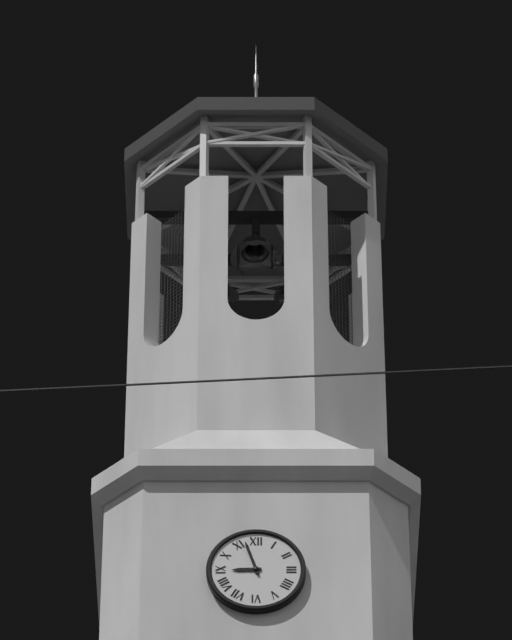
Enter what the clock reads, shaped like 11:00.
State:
8:57
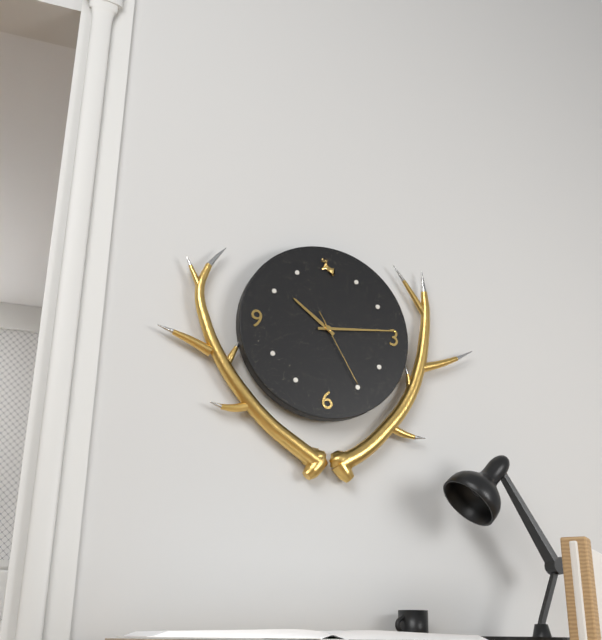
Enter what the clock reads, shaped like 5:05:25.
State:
10:14:25
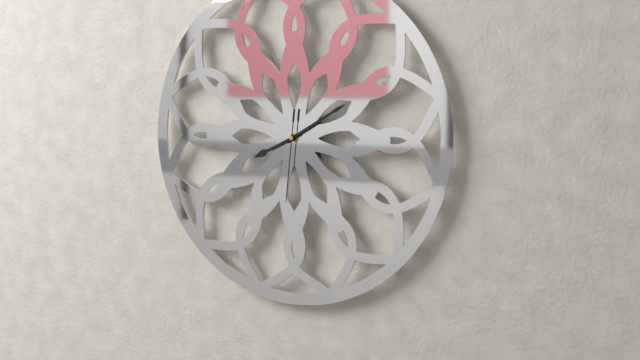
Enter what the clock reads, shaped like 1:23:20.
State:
8:10:31
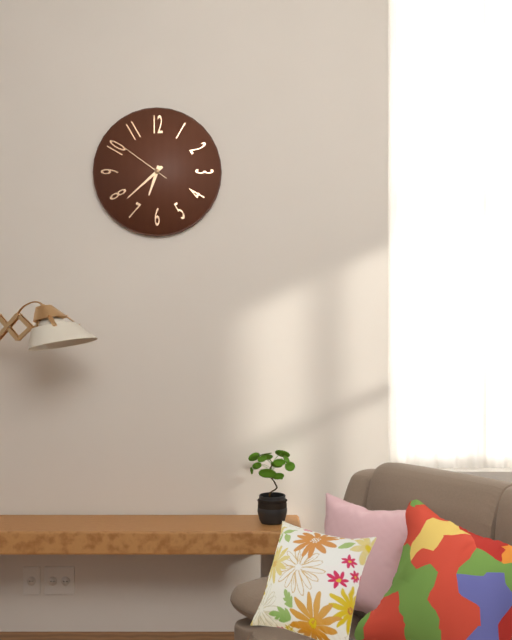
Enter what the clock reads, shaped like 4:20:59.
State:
6:38:51
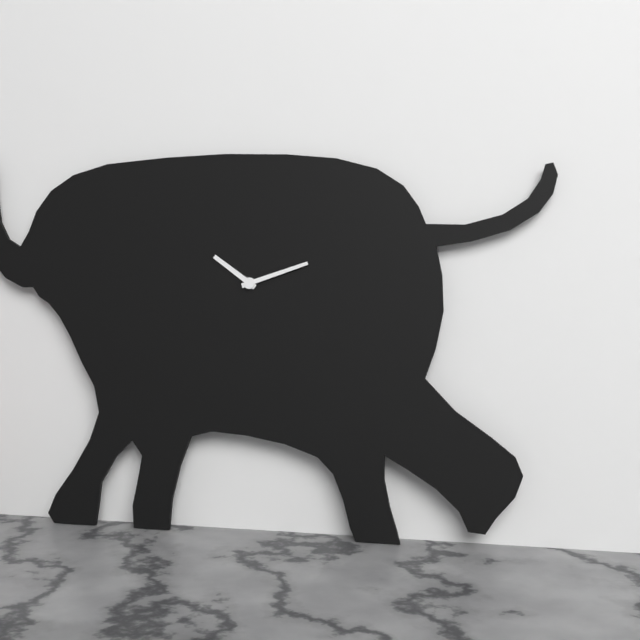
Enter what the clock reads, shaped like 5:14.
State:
10:12
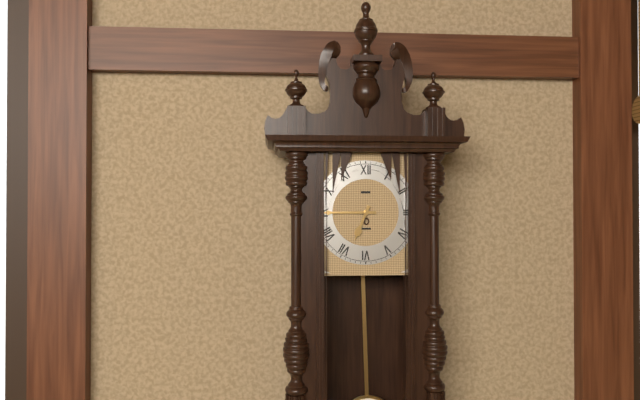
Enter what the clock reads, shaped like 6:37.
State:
6:45
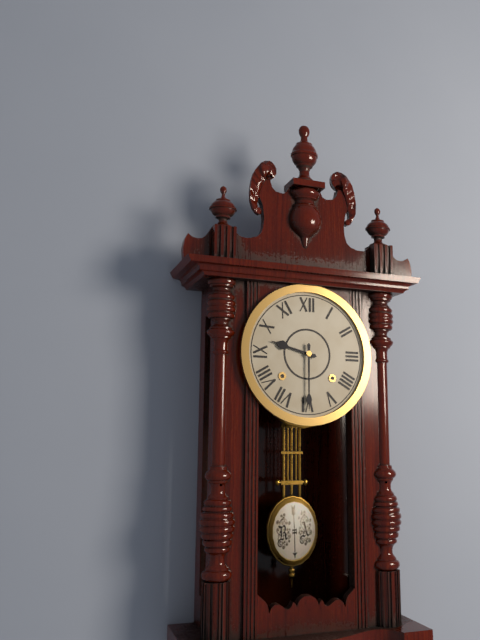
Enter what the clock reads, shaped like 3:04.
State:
9:30
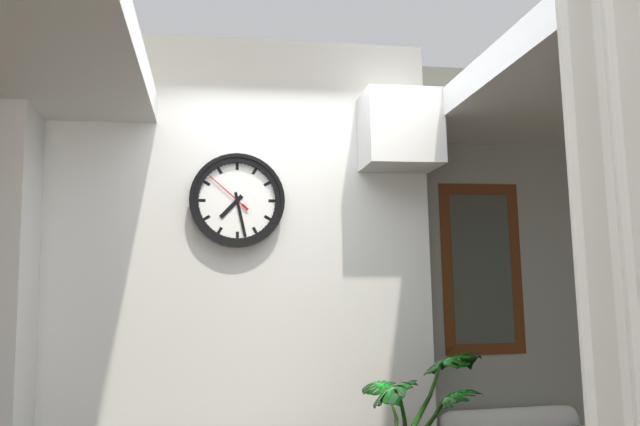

What is expected: Copy out all of the data above word for word, leaving out the pictures.

Answer to the exercise:
Enter what the clock reads, shaped like 11:00.
State:
8:57
Enter what the clock reads, shaped like 5:05:25.
State:
10:14:25
Enter what the clock reads, shaped like 1:23:20.
State:
8:10:31
Enter what the clock reads, shaped like 4:20:59.
State:
6:38:51
Enter what the clock reads, shaped like 5:14.
State:
10:12
Enter what the clock reads, shaped like 6:37.
State:
6:45
Enter what the clock reads, shaped like 3:04.
State:
9:30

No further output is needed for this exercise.